PROBLEM TO SOLVE —
Pull out every line from the start of the rows below through the line that contains "family: Meropidae", and reproduce each one unchanged.

Extracted data entries:
[Begin]

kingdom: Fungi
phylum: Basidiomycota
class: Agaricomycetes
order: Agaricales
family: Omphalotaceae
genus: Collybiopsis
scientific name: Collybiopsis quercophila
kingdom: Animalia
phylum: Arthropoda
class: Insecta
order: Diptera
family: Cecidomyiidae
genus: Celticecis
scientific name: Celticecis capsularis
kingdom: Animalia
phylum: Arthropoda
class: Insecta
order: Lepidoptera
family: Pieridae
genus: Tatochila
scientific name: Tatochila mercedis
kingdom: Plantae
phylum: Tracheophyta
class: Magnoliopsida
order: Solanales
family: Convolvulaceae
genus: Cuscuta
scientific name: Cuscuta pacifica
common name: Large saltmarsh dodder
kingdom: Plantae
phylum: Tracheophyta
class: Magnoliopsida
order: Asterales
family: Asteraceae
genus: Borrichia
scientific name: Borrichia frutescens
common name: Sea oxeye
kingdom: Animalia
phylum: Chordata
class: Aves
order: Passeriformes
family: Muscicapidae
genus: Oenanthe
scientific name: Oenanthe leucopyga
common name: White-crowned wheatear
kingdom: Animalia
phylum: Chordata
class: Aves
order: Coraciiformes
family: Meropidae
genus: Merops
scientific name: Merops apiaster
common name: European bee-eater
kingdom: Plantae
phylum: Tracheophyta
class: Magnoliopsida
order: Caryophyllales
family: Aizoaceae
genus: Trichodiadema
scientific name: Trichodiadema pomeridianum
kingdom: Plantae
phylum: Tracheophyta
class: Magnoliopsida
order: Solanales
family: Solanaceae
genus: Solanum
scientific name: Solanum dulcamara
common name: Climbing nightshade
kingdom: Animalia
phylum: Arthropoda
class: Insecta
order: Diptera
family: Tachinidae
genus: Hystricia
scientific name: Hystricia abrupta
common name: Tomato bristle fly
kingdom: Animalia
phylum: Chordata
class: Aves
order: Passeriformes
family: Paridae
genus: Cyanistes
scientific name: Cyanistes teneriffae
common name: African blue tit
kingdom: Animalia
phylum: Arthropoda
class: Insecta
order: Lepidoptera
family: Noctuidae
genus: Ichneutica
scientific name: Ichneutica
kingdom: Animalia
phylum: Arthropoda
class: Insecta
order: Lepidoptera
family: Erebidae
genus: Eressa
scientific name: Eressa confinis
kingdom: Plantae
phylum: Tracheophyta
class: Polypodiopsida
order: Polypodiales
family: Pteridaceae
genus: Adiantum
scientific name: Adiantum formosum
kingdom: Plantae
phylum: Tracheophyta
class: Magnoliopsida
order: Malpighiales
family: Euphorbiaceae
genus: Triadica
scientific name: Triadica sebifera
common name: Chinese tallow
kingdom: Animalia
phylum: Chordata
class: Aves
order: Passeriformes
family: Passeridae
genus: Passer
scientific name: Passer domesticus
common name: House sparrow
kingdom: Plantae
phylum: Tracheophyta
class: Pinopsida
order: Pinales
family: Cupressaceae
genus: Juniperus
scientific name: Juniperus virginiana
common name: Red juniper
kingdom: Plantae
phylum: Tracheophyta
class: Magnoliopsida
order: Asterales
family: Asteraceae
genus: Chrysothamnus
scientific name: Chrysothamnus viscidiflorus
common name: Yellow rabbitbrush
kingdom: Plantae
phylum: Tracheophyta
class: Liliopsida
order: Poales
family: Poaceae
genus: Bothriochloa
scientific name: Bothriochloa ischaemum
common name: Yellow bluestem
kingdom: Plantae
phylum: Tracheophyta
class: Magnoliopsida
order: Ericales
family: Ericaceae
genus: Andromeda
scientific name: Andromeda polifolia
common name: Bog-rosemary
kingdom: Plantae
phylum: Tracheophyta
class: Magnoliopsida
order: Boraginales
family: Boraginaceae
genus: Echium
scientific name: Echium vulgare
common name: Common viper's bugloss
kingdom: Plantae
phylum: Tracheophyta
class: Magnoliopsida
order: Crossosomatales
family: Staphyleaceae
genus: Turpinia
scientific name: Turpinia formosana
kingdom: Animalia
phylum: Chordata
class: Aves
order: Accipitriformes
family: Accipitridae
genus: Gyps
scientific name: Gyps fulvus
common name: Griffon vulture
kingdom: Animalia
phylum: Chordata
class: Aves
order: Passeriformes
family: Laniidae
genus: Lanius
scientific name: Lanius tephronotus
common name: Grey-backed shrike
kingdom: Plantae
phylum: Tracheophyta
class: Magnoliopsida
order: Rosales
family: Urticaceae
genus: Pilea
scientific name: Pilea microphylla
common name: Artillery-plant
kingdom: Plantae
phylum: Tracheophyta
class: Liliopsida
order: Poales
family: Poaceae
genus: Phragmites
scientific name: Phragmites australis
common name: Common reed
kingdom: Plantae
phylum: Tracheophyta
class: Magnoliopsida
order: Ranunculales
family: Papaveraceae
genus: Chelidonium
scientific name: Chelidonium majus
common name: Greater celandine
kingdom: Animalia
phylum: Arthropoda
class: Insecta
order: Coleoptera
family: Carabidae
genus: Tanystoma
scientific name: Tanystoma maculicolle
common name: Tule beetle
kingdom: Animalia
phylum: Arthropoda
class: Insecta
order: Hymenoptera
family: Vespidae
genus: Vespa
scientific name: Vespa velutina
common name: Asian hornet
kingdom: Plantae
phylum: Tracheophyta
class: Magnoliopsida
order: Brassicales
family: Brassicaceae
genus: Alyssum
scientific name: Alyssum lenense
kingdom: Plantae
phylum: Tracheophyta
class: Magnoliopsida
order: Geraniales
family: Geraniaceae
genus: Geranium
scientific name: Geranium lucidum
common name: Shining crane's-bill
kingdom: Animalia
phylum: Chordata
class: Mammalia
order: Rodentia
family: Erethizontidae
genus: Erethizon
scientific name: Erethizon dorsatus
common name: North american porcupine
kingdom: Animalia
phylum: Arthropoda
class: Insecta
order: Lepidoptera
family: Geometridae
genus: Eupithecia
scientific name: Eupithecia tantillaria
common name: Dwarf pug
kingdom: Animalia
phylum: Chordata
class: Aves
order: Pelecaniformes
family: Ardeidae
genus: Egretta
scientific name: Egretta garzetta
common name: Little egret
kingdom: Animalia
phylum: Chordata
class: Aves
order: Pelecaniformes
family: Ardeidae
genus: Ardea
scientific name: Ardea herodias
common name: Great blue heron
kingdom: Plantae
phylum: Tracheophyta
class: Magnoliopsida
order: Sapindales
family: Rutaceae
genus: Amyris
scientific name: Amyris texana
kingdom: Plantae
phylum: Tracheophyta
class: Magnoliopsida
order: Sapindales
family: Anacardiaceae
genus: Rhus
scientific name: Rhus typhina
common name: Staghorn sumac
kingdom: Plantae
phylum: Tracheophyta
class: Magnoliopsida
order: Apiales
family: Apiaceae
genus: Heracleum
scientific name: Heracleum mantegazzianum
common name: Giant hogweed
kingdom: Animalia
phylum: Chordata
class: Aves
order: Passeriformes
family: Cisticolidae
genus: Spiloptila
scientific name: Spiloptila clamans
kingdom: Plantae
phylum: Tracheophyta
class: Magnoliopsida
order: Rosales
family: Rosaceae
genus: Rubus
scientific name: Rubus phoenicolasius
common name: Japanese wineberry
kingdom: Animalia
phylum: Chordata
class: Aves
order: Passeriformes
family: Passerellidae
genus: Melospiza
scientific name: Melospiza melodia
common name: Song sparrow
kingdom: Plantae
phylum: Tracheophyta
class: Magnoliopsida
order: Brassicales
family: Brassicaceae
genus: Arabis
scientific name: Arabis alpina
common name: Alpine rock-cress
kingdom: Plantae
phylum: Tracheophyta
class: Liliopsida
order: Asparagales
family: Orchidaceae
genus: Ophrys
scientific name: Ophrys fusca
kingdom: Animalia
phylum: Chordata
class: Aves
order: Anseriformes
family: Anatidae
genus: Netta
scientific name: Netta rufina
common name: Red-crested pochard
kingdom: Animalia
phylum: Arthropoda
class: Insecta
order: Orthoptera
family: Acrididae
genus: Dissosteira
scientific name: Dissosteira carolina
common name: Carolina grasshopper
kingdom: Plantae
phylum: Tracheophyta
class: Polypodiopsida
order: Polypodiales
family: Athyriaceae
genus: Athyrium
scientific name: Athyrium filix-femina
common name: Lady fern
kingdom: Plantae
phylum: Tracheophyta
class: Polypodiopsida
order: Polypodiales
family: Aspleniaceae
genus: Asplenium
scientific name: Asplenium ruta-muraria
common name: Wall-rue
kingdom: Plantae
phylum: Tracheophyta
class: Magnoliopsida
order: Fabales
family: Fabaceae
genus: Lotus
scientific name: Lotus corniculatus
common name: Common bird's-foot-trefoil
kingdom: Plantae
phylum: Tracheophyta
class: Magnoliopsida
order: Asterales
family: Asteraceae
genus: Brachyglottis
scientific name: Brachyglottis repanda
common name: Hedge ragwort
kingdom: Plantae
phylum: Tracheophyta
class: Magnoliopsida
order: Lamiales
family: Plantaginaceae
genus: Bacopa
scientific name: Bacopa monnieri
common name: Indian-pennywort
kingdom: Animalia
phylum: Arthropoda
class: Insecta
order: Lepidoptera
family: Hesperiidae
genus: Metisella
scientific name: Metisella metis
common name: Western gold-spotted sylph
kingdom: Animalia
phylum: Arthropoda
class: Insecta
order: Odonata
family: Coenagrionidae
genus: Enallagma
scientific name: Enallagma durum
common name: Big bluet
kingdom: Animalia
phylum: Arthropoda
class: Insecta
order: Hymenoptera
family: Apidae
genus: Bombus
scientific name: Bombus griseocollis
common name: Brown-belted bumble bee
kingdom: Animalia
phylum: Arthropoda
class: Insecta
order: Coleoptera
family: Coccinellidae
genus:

[End]

SOLUTION FOR THIS TASK —
kingdom: Fungi
phylum: Basidiomycota
class: Agaricomycetes
order: Agaricales
family: Omphalotaceae
genus: Collybiopsis
scientific name: Collybiopsis quercophila
kingdom: Animalia
phylum: Arthropoda
class: Insecta
order: Diptera
family: Cecidomyiidae
genus: Celticecis
scientific name: Celticecis capsularis
kingdom: Animalia
phylum: Arthropoda
class: Insecta
order: Lepidoptera
family: Pieridae
genus: Tatochila
scientific name: Tatochila mercedis
kingdom: Plantae
phylum: Tracheophyta
class: Magnoliopsida
order: Solanales
family: Convolvulaceae
genus: Cuscuta
scientific name: Cuscuta pacifica
common name: Large saltmarsh dodder
kingdom: Plantae
phylum: Tracheophyta
class: Magnoliopsida
order: Asterales
family: Asteraceae
genus: Borrichia
scientific name: Borrichia frutescens
common name: Sea oxeye
kingdom: Animalia
phylum: Chordata
class: Aves
order: Passeriformes
family: Muscicapidae
genus: Oenanthe
scientific name: Oenanthe leucopyga
common name: White-crowned wheatear
kingdom: Animalia
phylum: Chordata
class: Aves
order: Coraciiformes
family: Meropidae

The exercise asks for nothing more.